▶ _TASK OBJECTIVE_
Using the listing below, set down each line from the line containing "[725,232,752,241] tools. ->" through the line containing "(737, 304) none", both ends included, exactly and with nothing added.

▶ _DATA TO EXAMINE_
......
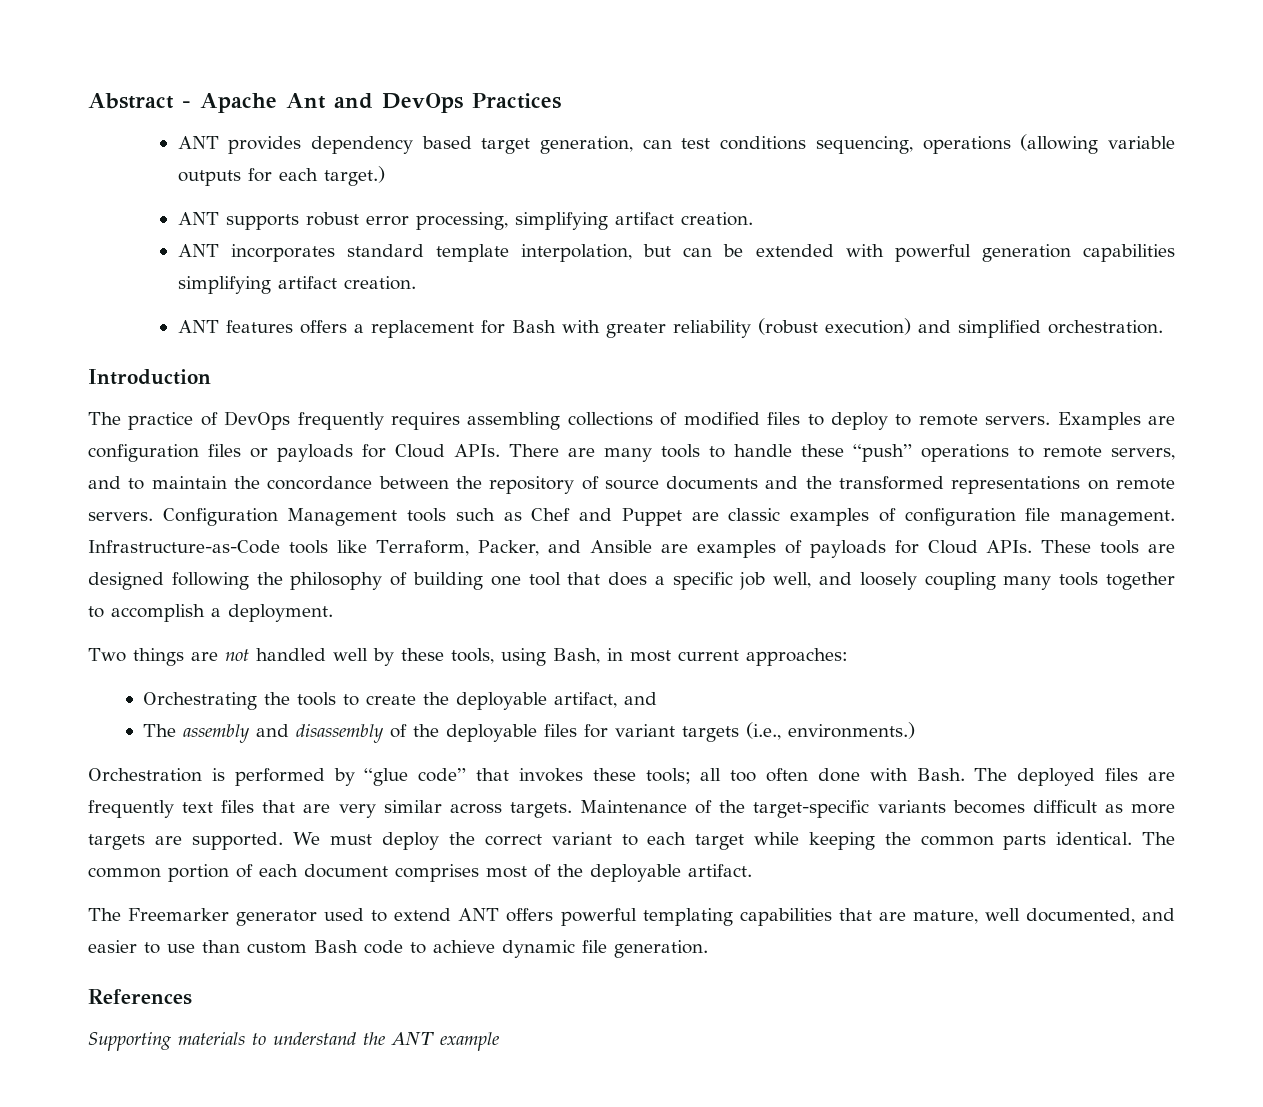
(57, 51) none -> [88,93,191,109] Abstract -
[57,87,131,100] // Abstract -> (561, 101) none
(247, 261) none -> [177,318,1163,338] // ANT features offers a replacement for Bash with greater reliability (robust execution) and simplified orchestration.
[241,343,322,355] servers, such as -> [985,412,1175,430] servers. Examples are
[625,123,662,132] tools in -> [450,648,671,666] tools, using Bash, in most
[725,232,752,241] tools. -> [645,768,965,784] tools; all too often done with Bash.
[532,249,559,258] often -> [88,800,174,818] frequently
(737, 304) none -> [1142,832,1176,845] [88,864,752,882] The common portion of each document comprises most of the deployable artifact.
......
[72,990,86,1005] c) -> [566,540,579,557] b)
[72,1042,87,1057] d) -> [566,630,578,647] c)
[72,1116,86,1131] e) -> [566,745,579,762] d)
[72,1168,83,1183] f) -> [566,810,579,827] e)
......
▶ _SOLUTION_
[725,232,752,241] tools. -> [645,768,965,784] tools; all too often done with Bash.
[532,249,559,258] often -> [88,800,174,818] frequently
(737, 304) none -> [1142,832,1176,845] [88,864,752,882] The common portion of each document comprises most of the deployable artifact.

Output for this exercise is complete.